Perintah  Menghadap “Kiblat Baru
Ketika Umat Islam Melaksanakan Shalat

   Mengisyaratkan kepada kenyataan itu pulalah firman Allah Swt. berikut ini mengenai dipindahkan-Nya  nikmat kenabian dari Bani Israil kepada Bani Isma’il melalui “nabi yang seperti Musa” tersebut:
سَیَقُوۡلُ السُّفَہَآءُ مِنَ النَّاسِ مَا وَلّٰىہُمۡ عَنۡ قِبۡلَتِہِمُ الَّتِیۡ کَانُوۡا عَلَیۡہَا ؕ قُلۡ لِّلّٰہِ الۡمَشۡرِقُ وَ الۡمَغۡرِبُ ؕ یَہۡدِیۡ مَنۡ  یَّشَآءُ  اِلٰی صِرَاطٍ مُّسۡتَقِیۡمٍ ﴿﴾
Orang-orang bodoh di antara manusia segera akan berkata: “Apakah yang menyebabkan mereka berpaling dari kiblatnya yang mereka senantiasa menghadap kepadanya?”  Katakanlah: Milik Allah-lah timur dan barat, Dia memberi petunjuk ke jalan lurus kepada siapa yang Dia kehendaki.” (Al-Baqarah [2]:143).
     Dalam beberapa ayat Surah Al-Baqarah sebelumnya sebelumnya (QS.2:125-130), secara khusus telah disinggung kenyataan, bahwa sesuai dengan rencana Ilahi Nabi Ibrahim a.s. telah menempatkan istri dan putra beliau, yakni Siti Hajar dan Isma’il a.s.   di Lembah Mekkah yang gundul dan gersang itu. Ketika Isma’il a.s.  tumbuh dewasa, Nabi  Ibrahim a.s. mendirikan kembali Ka’bah dengan bantuan putra beliau itu, dan selagi membangun kembali Ka’bah itu beliau mendoa kepada  Allah Swt.  agar membangkitkan di antara orang-orang Arab seorang nabi besar yang bakal menjadi Pembimbing dan Pemimpin umat manusia untuk segala masa (QS.2:130; QS.62:3). Dan pada saat yang telah ditentukan ketika Nabi besar itu muncul, rencana Allah Swt. Azali mulai bekerja dan Ka’bah dijadikan “kiblat” untuk seluruh umat manusia.

● **Kutipan Data**
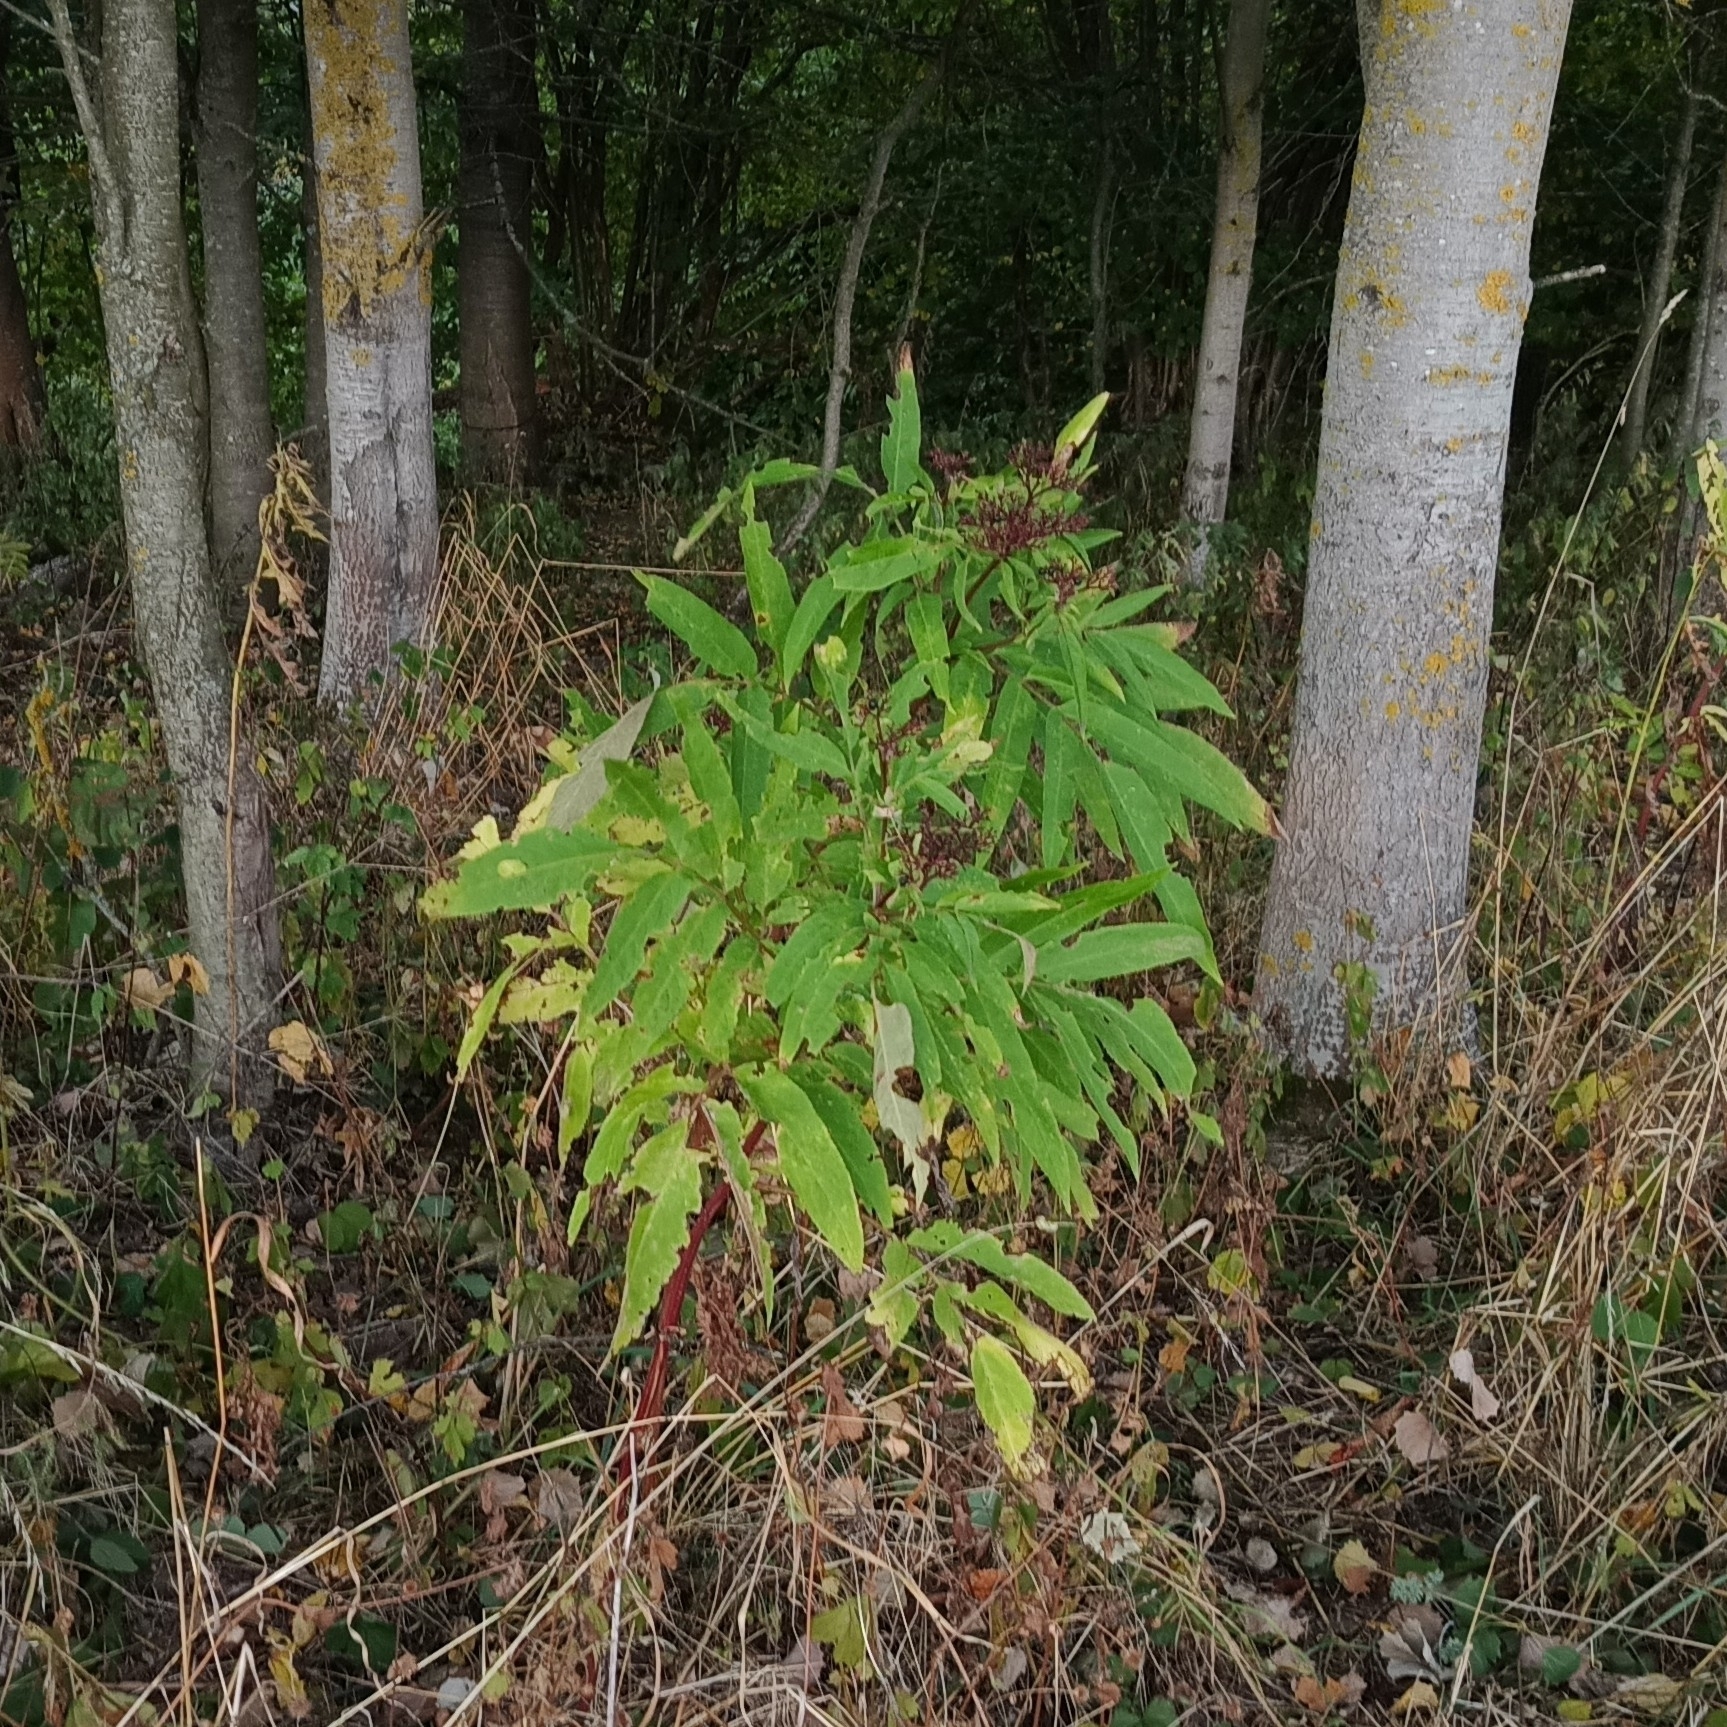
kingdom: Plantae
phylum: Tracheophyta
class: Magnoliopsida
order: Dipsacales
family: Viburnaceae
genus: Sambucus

● **Tujuan Latihan**
Tolong salin ulang sebagian teks tentang kiblat baru, mulai dari kata-kata yang memuat "Dalam beberapa ayat" dan berhenti setelah "seluruh umat manusia.".

● **Jawaban Latihan**
Dalam beberapa ayat Surah Al-Baqarah sebelumnya sebelumnya (QS.2:125-130), secara khusus telah disinggung kenyataan, bahwa sesuai dengan rencana Ilahi Nabi Ibrahim a.s. telah menempatkan istri dan putra beliau, yakni Siti Hajar dan Isma’il a.s.   di Lembah Mekkah yang gundul dan gersang itu. Ketika Isma’il a.s.  tumbuh dewasa, Nabi  Ibrahim a.s. mendirikan kembali Ka’bah dengan bantuan putra beliau itu, dan selagi membangun kembali Ka’bah itu beliau mendoa kepada  Allah Swt.  agar membangkitkan di antara orang-orang Arab seorang nabi besar yang bakal menjadi Pembimbing dan Pemimpin umat manusia untuk segala masa (QS.2:130; QS.62:3). Dan pada saat yang telah ditentukan ketika Nabi besar itu muncul, rencana Allah Swt. Azali mulai bekerja dan Ka’bah dijadikan “kiblat” untuk seluruh umat manusia.